Elite Series Pride of Georgia: Going dry

Many anglers wondering where the fish disappeared to as West Point Lake goes dry.

LAGRANGE, Ga. — All throughout the weigh-in at Day Two of the Pride of Georgia the gripe was the same: “I don’t know where they went!”

Many anglers were at a loss when asked to explain why their fish had dried up, but speculation ranged from an ending shad spawn to boat traffic to pressure.

Bernie Schultz made a move today, but in the wrong direction. If he had repeated his Day One performance, he would have been inside the top 10. Instead, he only managed two fish that weighed 4-5 knocking him out of the cut.

Thursday, the Florida pro took advantage of shad spawning under docks in the southern end of West Point by running a Hildebrandt spinnerbait along them.

“Today the shad weren’t under there real good,” he said. “Where I found a concentration of shad first thing, I got a 2 1/2-pounder. I just never had another bite after that because they were gone. I figured out that wasn’t going to happen and then I ran up the river.”

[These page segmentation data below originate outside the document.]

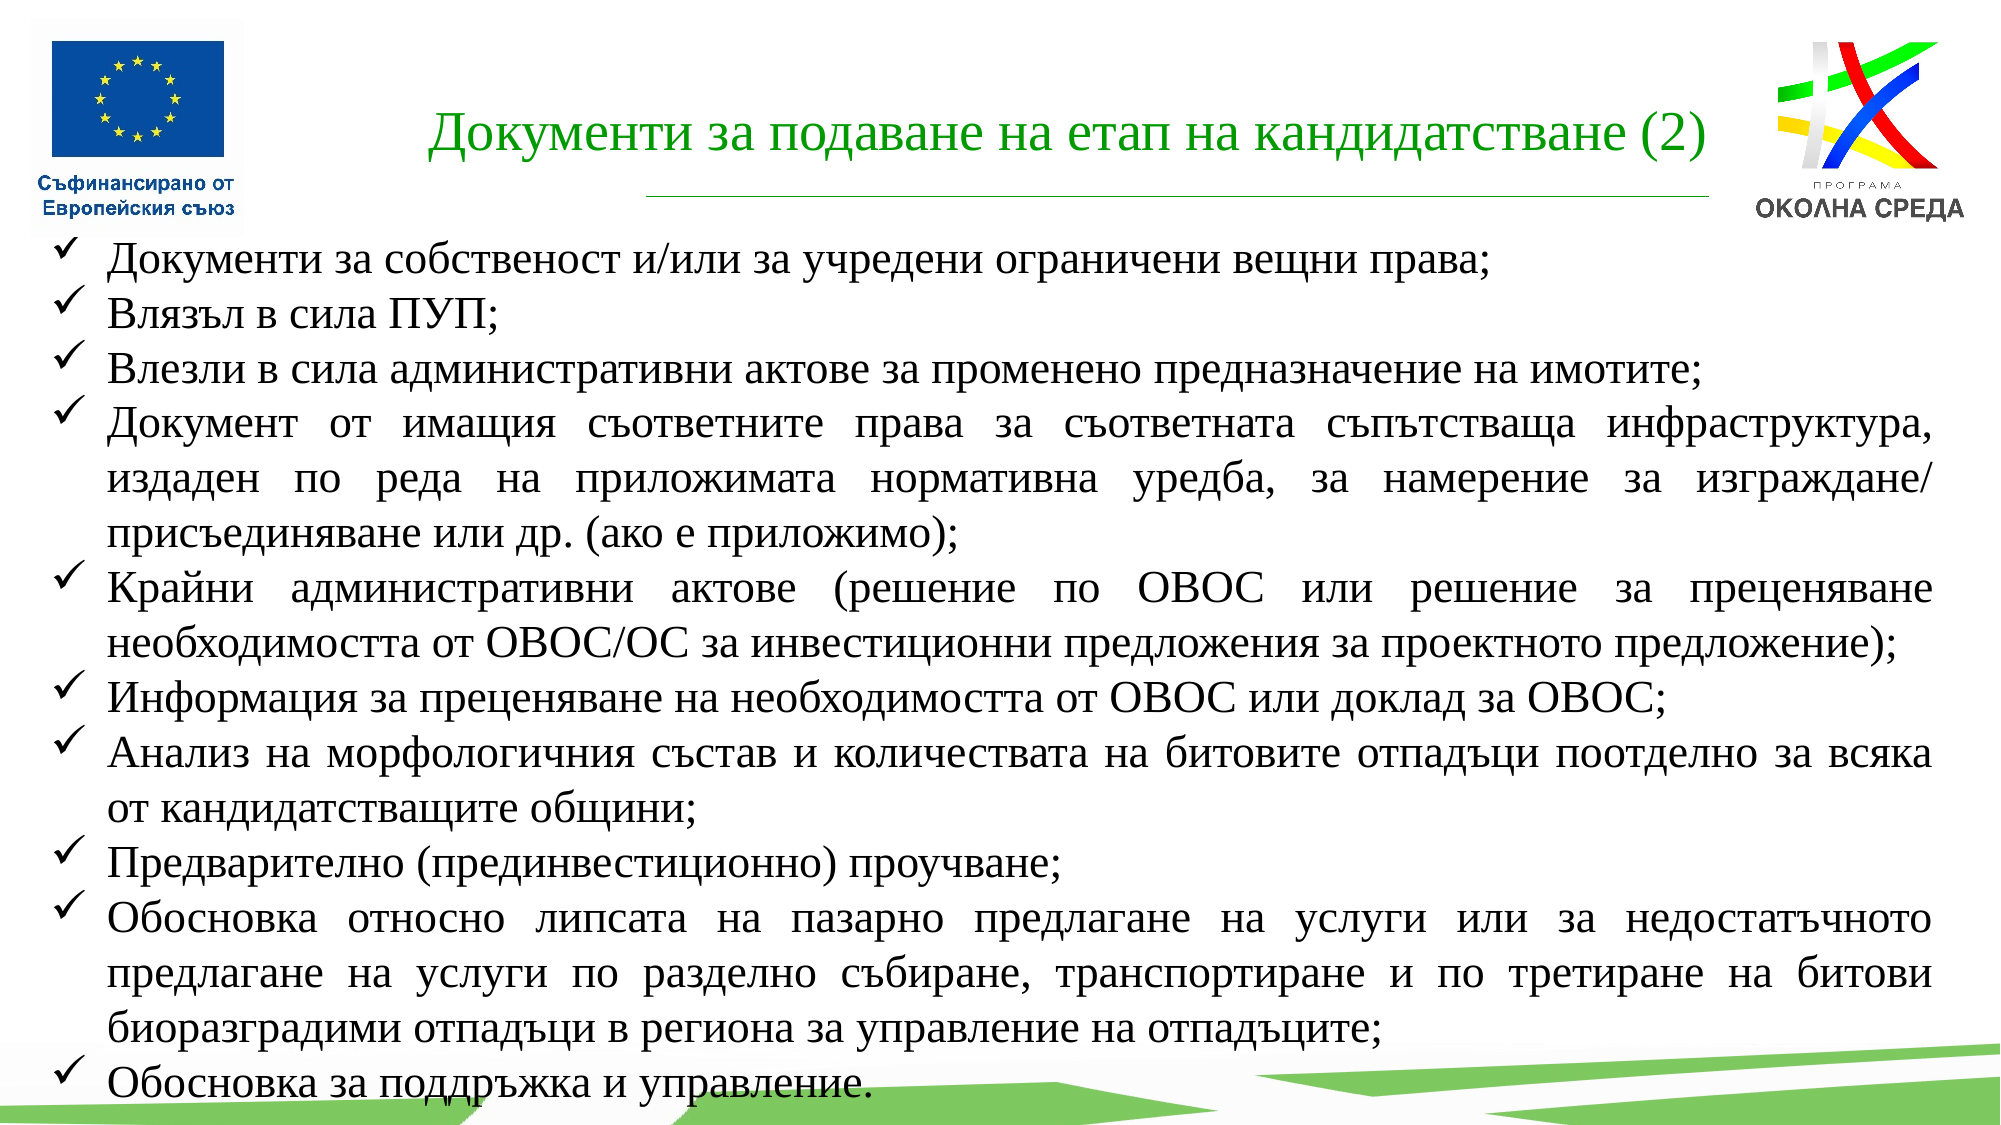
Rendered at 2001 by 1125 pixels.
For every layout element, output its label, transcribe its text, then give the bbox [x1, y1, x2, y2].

text_box Документи за собственост и/или за учредени ограничени вещни права; Влязъл в сила ПУП; Влезли в сила административни актове за променено предназначение на имотите; Документ от имащия съответните права за съответната съпътстваща инфраструктура, издаден по реда на приложимата нормативна уредба, за намерение за изграждане/ присъединяване или др. (ако е приложимо); Крайни административни актове (решение по ОВОС или решение за преценяване необходимостта от ОВОС/ОС за инвестиционни предложения за проектното предложение); Информация за преценяване на необходимостта от ОВОС или доклад за ОВОС; Анализ на морфологичния състав и количествата на битовите отпадъци поотделно за всяка от кандидатстващите общини; Предварително (прединвестиционно) проучване; Обосновка относно липсата на пазарно предлагане на услуги или за недостатъчното предлагане на услуги по разделно събиране, транспортиране и по третиране на битови биоразградими отпадъци в региона за управление на отпадъците; Обосновка за поддръжка и управление. [35, 248, 1950, 1043]
picture [0, 1043, 2000, 1125]
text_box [31, 18, 1993, 237]
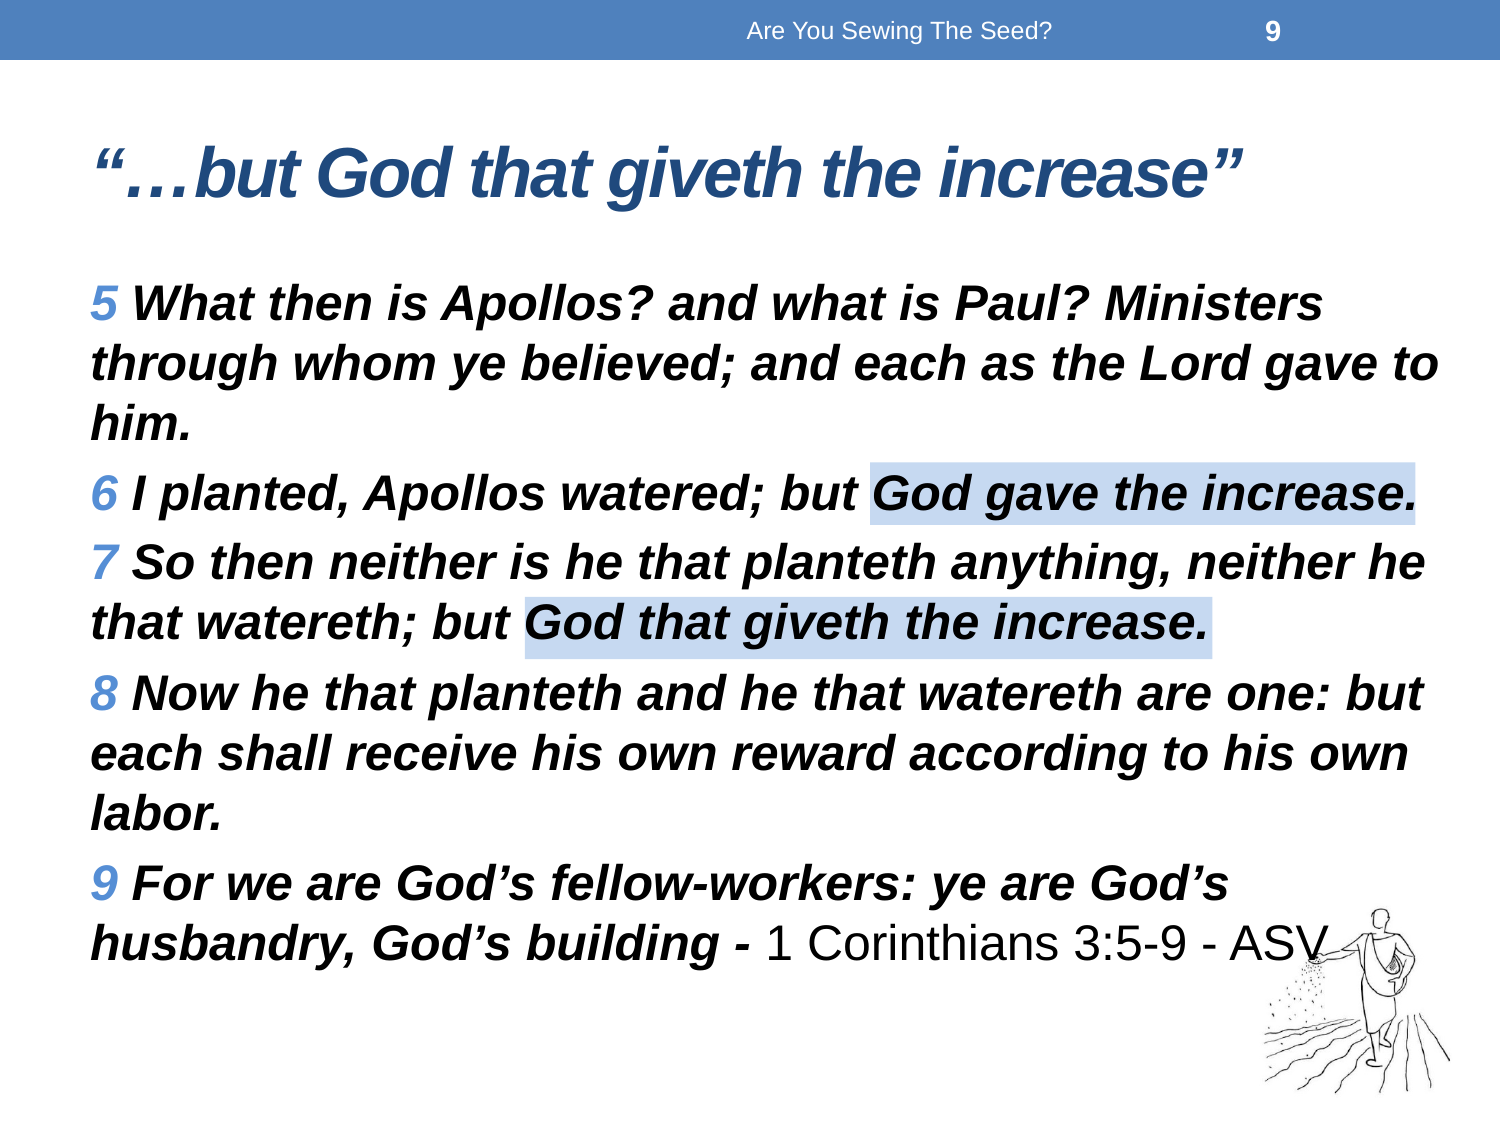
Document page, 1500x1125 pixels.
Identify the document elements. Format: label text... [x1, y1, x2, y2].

list 5 What then is Apollos? and what is Paul? Ministers through whom ye believed; and each as the Lord gave to him. 6 I planted, Apollos watered; but God gave the increase. 7 So then neither is he that planteth anything, neither he that watereth; but God that giveth the increase. 8 Now he that planteth and he that watereth are one: but each shall receive his own reward according to his own labor. 9 For we are God’s fellow-workers: ye are God’s husbandry, God’s building - 1 Corinthians 3:5-9 - ASV [75, 262, 1474, 1063]
title “…but God that giveth the increase” [75, 87, 1425, 250]
slide_number 9 [1250, 3, 1425, 57]
footer Are You Sewing The Seed? [562, 3, 1238, 57]
picture [1248, 899, 1474, 1099]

Schultz isn’t alone in his fall in the standings; Boyd Duckett nearly fell out of the cut after sacking 18-10. Today he only managed two fish that weighed 1-13 and finds himself in 49th place.

“I just didn’t catch ‘em, man, and you’ve got to catch ‘em,” he said. “I lost three big ones today. I lost one in a tree, pinned a 5-ponder in a branch, and then I broke big one off on a jig. At 1 o’clock I didn’t have any.”

Since he went so long without a limit, Duckett was forced to abandon his milk run, which takes nearly a full day.

“At that point, you’re trapped, you know?” he asked. “You’ve got to go and try to stay in the cut by caching a few keepers, but when I went to get five, I could only catch those two little ones! But, I’m going to run my pattern tomorrow; maybe I’ll catch 18 pounds, maybe I’ll catch nothing.”

Local favorite Steve Kennedy thought he was catching fish from the word “go.” But, Kennedy said that the water had changed overnight.

“I don’t know what it was, but the water was a lot more muddy,” he said. “I think the boat traffic had something to do with it, and maybe the wind as well.”

At any given point in the day, Kennedy had between 8 and 15 boats following him. Kennedy says the bigger problem, though, was the anglers repeatedly visiting the few visible pieces of cover that West Point offers.

“Guys are running all over the place back and forth, and it stirs things up,” he said.

Every angler who fell off pace a bit today can relate to a truism of bass fishing that Boyd Duckett offered:

“It’s a very humbling sport; that’s how it is,” he said.